Willie Porter

Personal information
- Born: July 3, 1942 Winston-Salem, North Carolina, U.S.
- Died: November 4, 1992 (aged 50) Winston-Salem, North Carolina, U.S.
- Listed height: 6 ft 7 in (2.01 m)
- Listed weight: 205 lb (93 kg)

Career information
- High school: Atkins (Winston-Salem, North Carolina)
- College: Tennessee State (1961–1964)
- NBA draft: 1965: 16th round, 108th overall pick
- Drafted by: Cincinnati Royals
- Position: Power forward
- Number: 33, 30, 15

Career history
- 1967–1968: Oakland Oaks
- 1968: Pittsburgh / Minnesota Pipers
- 1968: Houston Mavericks

Career highlights
- ABA champion (1968);
- Stats at Basketball Reference

= Willie Porter (basketball) =

American basketball player

Willie Williams Porter Jr. (July 3, 1942 – November 4, 1992) was an American professional basketball player who played two seasons (1967–68) in the American Basketball Association (ABA) as a member of the Oakland Oaks, Pittsburgh / Minnesota Pipers and the Houston Mavericks. A power forward who played college basketball for the Tennessee State Tigers, he was selected by the Cincinnati Royals during the 16^{th} round of the 1965 NBA draft.

Porter scored the first points in the first ABA game ever played on October 13, 1967, doing so on a tip-in for the Oaks against the Anaheim Amigos at the Oakland Coliseum.

Porter attended Atkins High School in Winston-Salem, North Carolina, and graduated in 1960. He received a Bachelor of Science in physical education from Tennessee State University and a Master of Arts in counseling from California State University. Porter worked for the R. J. Reynolds Tobacco Company. He was married to Barbara Davis-Porter and had two children.

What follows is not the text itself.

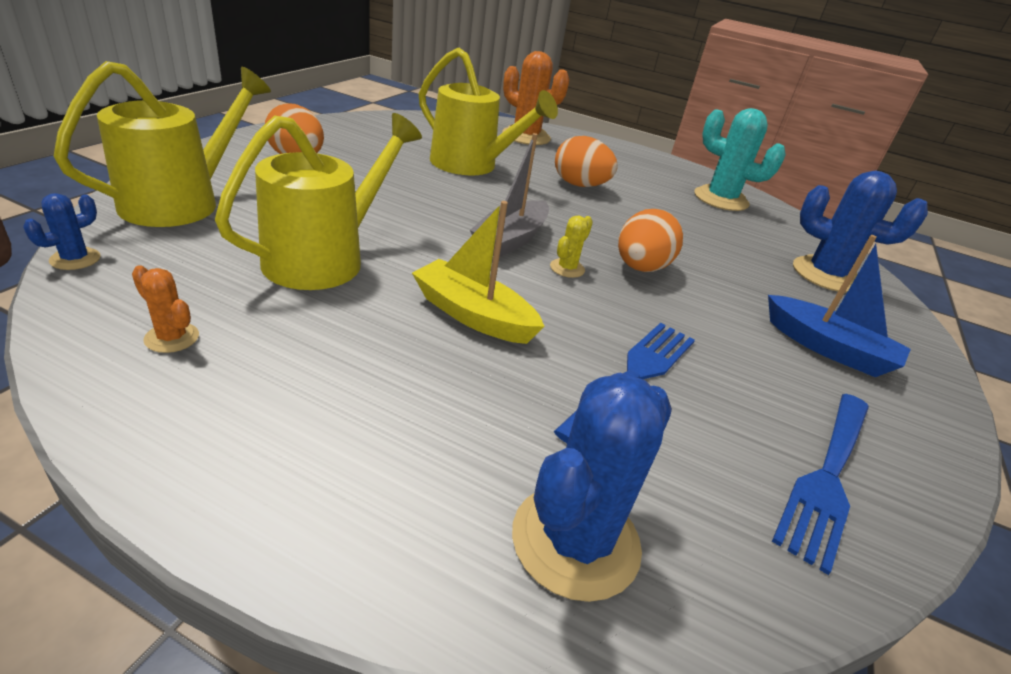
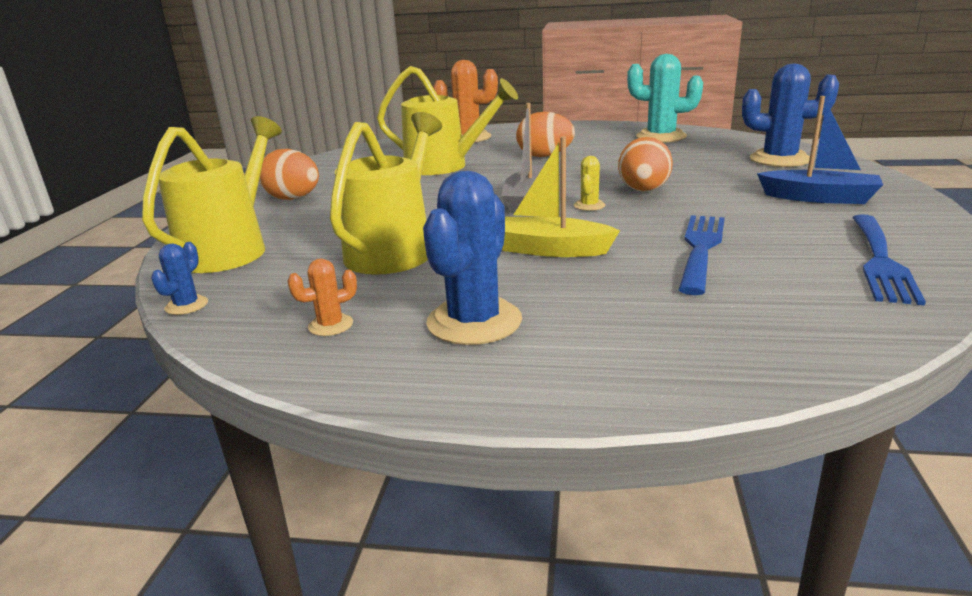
camera: 10 degrees left, 10 degrees down
orange cactus [132,265,199,353] -> orange cactus turned 45 degrees counterclockwise [287,258,357,336]
blue cactus [512,373,672,602] -> blue cactus moved to [423,171,522,345]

On November 4, 1992, Porter died of an apparent heart attack which he suffered while arguing over the cause of a car accident. He had been driving near his home in Winston-Salem when he was involved in a collision with another driver. Porter did not suffer any injuries but was engaged in an argument with the other driver when he had his heart attack and died shortly after he was taken to Forsyth Medical Center. Porter's family said that he had a heart condition and the other driver was not charged for his involvement in the accident.